--- WORK TO BE COMPLETED ---
Update the records starting at the line containing "right shoulder: (170, 148, 14)" and ending at the line containing "left ankle: (312, 240, 10)" by replacing "wrist" with "hand", and give only those lines with everything else unchanged.

--- DATASET ENTRIES ---
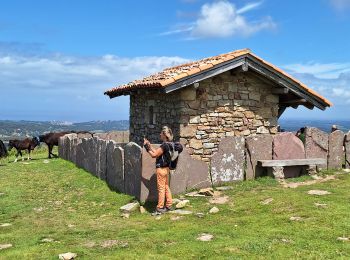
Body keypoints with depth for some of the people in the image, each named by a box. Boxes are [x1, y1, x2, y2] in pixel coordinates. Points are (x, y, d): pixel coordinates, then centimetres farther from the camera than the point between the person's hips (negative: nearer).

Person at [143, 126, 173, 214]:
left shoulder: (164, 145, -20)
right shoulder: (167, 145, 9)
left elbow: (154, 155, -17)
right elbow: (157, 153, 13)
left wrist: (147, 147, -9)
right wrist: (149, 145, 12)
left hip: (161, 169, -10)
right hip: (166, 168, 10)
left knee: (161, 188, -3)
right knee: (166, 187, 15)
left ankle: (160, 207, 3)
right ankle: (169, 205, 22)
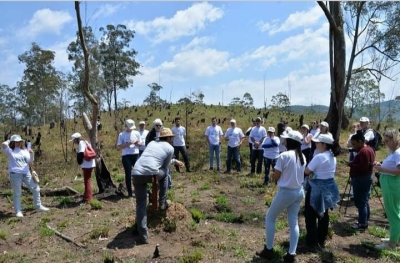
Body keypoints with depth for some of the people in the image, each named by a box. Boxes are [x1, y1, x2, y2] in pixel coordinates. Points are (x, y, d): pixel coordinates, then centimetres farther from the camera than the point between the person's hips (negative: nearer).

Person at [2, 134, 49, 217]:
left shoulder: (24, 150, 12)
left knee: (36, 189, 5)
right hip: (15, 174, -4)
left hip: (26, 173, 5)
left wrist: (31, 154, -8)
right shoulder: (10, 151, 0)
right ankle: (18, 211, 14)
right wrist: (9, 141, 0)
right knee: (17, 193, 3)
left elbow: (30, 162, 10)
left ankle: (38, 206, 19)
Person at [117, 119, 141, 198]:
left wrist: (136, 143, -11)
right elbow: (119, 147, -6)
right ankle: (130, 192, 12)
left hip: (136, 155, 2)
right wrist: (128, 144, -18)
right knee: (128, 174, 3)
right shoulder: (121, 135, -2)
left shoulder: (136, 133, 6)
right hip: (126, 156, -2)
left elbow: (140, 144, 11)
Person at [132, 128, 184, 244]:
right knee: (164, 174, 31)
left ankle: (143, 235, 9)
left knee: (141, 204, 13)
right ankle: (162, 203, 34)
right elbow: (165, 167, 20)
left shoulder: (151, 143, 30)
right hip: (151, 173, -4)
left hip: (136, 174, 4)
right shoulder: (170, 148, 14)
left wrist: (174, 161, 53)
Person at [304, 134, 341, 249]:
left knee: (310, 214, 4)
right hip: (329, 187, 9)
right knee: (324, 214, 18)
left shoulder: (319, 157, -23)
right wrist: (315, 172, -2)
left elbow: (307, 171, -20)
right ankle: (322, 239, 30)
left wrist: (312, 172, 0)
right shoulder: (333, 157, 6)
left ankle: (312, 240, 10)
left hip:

---

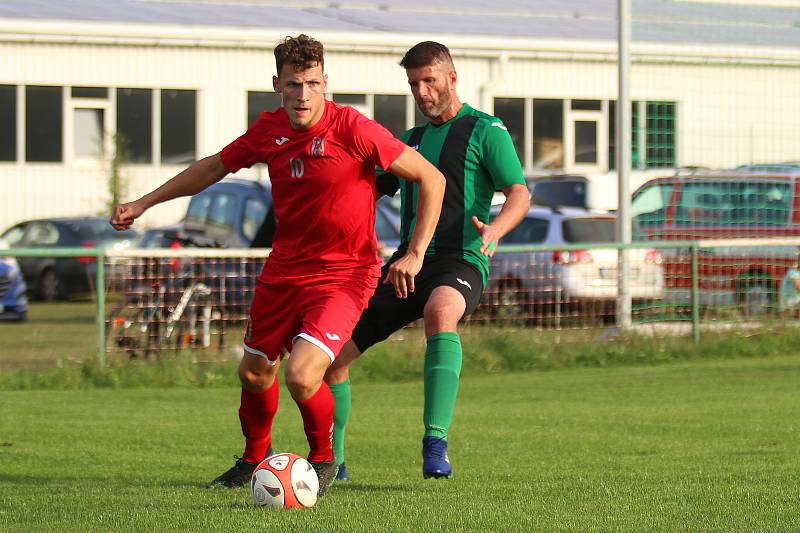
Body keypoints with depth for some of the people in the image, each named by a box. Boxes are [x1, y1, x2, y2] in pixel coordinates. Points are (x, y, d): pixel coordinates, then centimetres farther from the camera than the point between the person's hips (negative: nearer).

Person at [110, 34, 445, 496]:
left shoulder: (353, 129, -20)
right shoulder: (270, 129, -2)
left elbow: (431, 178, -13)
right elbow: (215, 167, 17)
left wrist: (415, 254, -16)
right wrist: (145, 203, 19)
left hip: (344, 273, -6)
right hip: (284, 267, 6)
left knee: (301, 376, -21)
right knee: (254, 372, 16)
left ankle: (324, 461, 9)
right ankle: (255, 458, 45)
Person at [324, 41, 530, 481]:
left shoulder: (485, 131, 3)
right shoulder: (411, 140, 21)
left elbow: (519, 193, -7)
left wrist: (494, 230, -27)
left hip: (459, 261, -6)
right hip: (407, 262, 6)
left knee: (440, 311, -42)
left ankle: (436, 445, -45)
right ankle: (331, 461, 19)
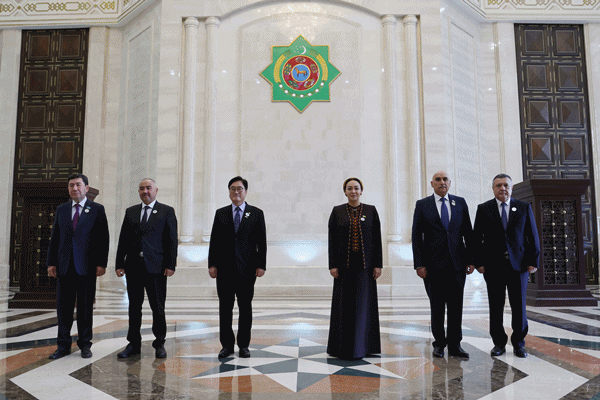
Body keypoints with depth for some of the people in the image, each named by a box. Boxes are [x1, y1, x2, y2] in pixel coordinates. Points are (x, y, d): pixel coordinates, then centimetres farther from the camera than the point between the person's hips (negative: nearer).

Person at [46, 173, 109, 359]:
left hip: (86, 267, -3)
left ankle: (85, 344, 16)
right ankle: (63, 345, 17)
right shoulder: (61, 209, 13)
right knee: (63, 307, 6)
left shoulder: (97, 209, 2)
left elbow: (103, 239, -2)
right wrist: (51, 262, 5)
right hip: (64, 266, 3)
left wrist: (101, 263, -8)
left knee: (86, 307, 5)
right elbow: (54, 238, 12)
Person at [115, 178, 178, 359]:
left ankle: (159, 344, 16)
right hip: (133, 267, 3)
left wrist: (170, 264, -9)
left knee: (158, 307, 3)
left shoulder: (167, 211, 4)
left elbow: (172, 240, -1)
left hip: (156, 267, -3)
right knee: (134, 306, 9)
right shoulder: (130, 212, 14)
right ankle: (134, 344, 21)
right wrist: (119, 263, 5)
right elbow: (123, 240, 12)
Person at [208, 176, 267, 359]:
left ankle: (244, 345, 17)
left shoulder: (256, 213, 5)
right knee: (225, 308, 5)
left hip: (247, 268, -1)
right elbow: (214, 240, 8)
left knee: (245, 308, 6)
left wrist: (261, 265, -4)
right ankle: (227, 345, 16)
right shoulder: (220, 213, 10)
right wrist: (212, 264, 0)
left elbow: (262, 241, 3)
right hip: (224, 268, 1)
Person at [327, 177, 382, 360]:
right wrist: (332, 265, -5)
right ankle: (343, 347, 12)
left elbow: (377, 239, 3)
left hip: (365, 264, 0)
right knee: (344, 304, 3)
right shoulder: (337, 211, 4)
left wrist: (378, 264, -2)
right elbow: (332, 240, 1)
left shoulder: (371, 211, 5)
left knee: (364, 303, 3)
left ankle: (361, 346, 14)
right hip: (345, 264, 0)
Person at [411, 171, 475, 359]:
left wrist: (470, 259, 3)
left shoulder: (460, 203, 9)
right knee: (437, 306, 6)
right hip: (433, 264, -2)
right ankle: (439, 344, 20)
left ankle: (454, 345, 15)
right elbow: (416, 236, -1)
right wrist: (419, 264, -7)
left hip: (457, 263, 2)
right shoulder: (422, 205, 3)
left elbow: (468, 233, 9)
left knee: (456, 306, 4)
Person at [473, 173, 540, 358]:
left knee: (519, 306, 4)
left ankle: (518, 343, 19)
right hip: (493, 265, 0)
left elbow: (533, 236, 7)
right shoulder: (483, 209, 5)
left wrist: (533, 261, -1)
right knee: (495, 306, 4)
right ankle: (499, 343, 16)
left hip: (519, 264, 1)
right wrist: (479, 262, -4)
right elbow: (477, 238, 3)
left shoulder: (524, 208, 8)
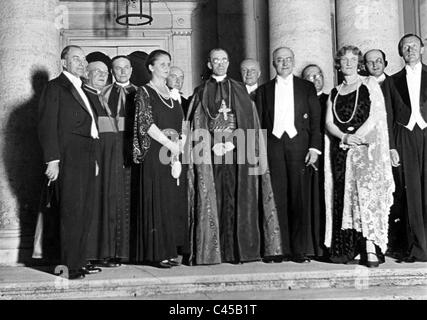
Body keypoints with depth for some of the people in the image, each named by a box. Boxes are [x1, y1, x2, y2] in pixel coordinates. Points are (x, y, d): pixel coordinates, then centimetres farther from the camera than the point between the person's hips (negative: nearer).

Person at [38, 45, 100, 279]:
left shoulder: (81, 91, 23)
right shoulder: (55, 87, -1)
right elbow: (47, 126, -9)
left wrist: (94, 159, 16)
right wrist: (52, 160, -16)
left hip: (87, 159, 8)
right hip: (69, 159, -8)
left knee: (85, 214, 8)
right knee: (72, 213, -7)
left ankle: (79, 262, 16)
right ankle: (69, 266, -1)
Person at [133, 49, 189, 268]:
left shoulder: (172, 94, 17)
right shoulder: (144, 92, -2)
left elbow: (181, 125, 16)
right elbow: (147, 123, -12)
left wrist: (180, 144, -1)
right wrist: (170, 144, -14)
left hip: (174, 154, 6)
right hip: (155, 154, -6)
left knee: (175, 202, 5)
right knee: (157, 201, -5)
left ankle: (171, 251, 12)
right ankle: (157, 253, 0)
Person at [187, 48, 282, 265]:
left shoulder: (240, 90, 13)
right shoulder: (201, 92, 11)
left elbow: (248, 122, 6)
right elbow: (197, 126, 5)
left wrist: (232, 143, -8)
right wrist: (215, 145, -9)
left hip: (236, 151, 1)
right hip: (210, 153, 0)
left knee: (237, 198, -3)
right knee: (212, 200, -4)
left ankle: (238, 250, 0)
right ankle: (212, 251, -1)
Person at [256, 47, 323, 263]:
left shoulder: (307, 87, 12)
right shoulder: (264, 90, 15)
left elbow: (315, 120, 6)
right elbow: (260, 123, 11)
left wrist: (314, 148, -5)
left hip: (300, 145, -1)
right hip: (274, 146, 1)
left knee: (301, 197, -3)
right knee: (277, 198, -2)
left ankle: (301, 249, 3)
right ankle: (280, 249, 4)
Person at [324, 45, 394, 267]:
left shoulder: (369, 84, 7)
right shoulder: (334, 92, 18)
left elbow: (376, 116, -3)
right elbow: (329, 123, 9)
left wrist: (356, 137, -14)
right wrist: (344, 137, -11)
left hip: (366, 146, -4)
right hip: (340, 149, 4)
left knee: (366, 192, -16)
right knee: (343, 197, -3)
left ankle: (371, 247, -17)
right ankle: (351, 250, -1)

* * *

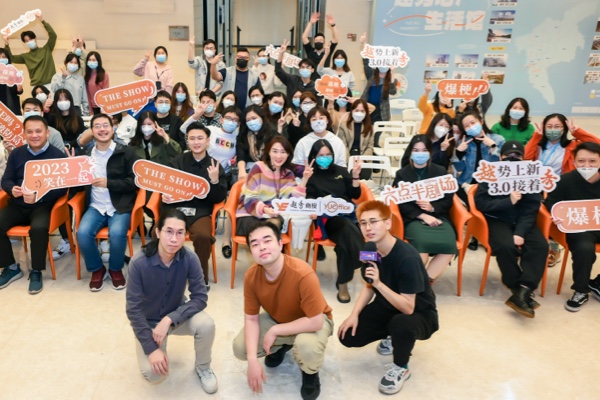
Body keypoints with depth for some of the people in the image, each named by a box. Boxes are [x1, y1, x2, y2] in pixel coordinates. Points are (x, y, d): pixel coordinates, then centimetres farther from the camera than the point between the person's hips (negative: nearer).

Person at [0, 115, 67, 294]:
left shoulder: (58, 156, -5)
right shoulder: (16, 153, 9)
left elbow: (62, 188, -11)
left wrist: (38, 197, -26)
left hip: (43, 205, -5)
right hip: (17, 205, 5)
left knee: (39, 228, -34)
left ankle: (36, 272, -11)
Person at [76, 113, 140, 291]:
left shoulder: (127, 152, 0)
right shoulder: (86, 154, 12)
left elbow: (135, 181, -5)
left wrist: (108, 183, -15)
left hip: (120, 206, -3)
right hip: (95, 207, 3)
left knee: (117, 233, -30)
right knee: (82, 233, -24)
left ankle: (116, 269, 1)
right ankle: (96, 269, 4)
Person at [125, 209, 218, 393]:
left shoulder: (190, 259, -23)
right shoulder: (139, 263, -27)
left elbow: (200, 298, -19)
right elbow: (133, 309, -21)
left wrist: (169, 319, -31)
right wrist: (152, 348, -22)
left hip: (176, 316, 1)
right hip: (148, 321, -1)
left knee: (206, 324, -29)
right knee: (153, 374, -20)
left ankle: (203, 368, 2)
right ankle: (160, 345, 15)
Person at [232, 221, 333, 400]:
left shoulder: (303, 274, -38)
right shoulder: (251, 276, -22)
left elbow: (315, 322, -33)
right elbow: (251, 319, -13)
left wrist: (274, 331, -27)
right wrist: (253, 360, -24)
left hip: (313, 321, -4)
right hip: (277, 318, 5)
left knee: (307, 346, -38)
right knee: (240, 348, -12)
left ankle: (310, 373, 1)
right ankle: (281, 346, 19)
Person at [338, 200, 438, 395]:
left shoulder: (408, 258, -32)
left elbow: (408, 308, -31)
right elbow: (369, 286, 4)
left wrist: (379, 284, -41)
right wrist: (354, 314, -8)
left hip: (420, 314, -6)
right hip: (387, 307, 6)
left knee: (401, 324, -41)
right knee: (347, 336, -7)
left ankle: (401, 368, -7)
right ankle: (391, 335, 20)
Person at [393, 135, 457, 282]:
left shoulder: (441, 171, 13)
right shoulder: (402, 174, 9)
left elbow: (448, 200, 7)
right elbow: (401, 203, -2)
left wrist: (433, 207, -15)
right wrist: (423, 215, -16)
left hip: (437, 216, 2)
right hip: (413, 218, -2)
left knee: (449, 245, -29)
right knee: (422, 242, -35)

--- TASK SOLUTION ---
right shoulder: (170, 148, 14)
left hand: (174, 161, 53)
Person at [304, 134, 341, 249]:
left knee: (310, 214, 4)
right hip: (329, 187, 9)
right knee: (324, 214, 18)
left shoulder: (319, 157, -23)
right hand: (315, 172, -2)
left elbow: (307, 171, -20)
right ankle: (322, 239, 30)
left hand: (312, 172, 0)
right shoulder: (333, 157, 6)
left ankle: (312, 240, 10)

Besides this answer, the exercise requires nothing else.